### WHAT THE TASK ASKS
Give an exact copy of the data that follows, but none of its pictures.
*** Opening of DATA EXCERPTS ***
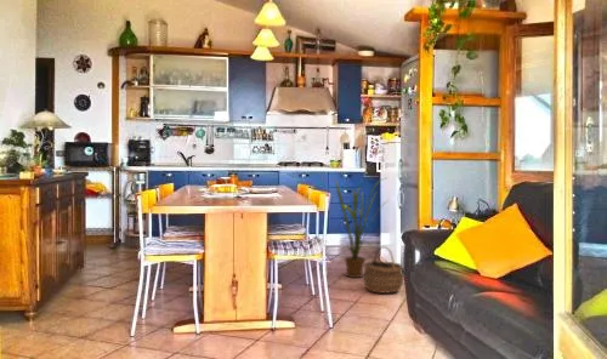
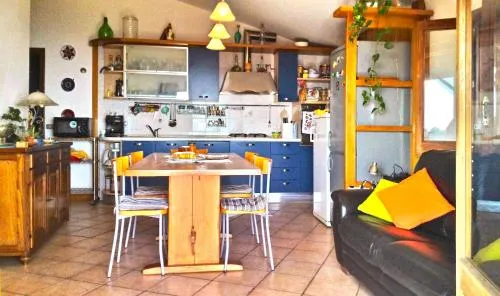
- house plant [334,176,390,279]
- wicker basket [363,245,404,295]
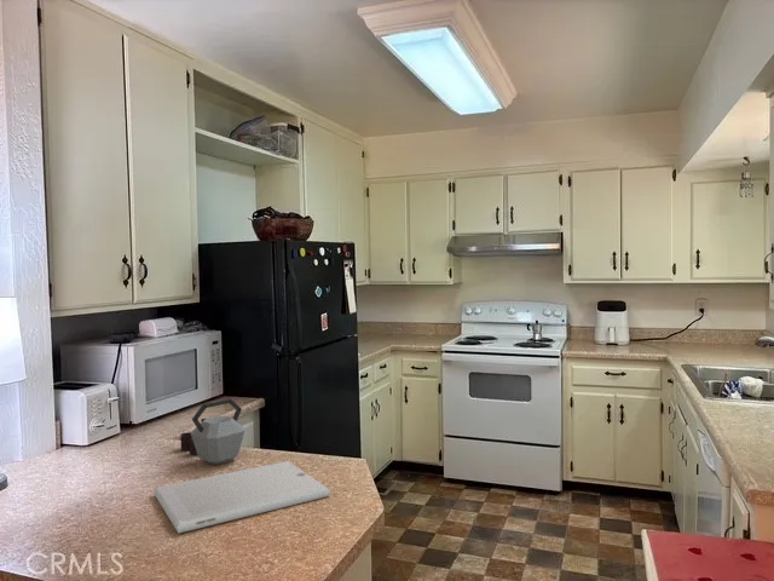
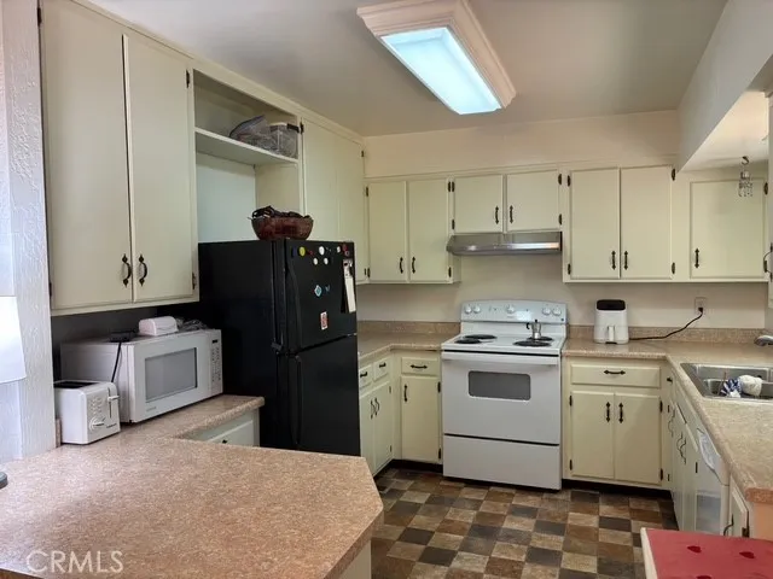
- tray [152,460,331,534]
- kettle [179,398,247,466]
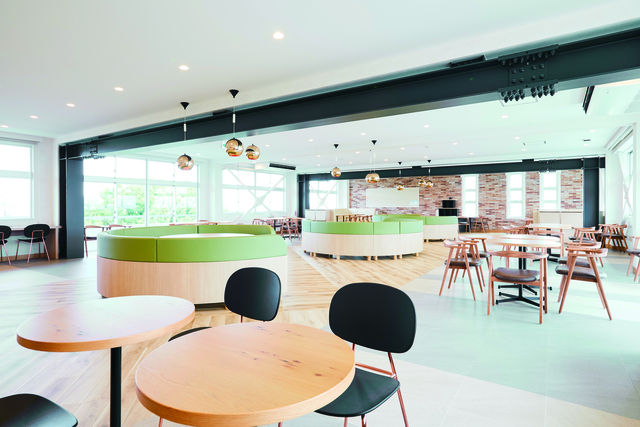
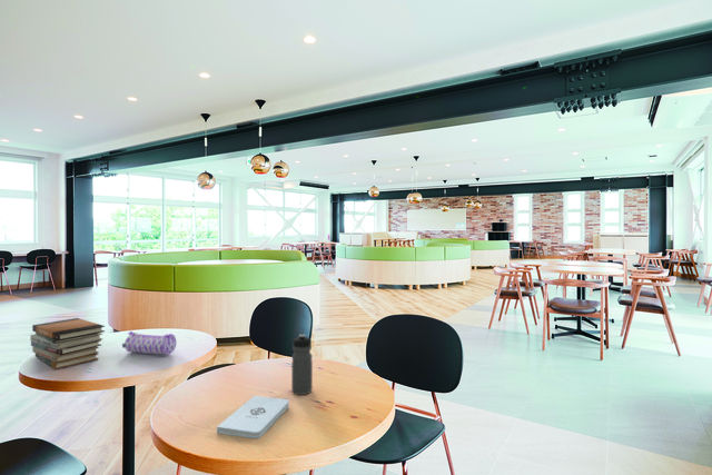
+ water bottle [290,334,314,396]
+ book stack [29,317,106,370]
+ pencil case [121,330,177,356]
+ notepad [216,395,290,439]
*** Close of DATA EXCERPTS ***
### RESULT BELOW
- house plant [334,176,390,279]
- wicker basket [363,245,404,295]
- tray [152,460,331,534]
- kettle [179,398,247,466]
+ water bottle [290,334,314,396]
+ book stack [29,317,106,370]
+ pencil case [121,330,177,356]
+ notepad [216,395,290,439]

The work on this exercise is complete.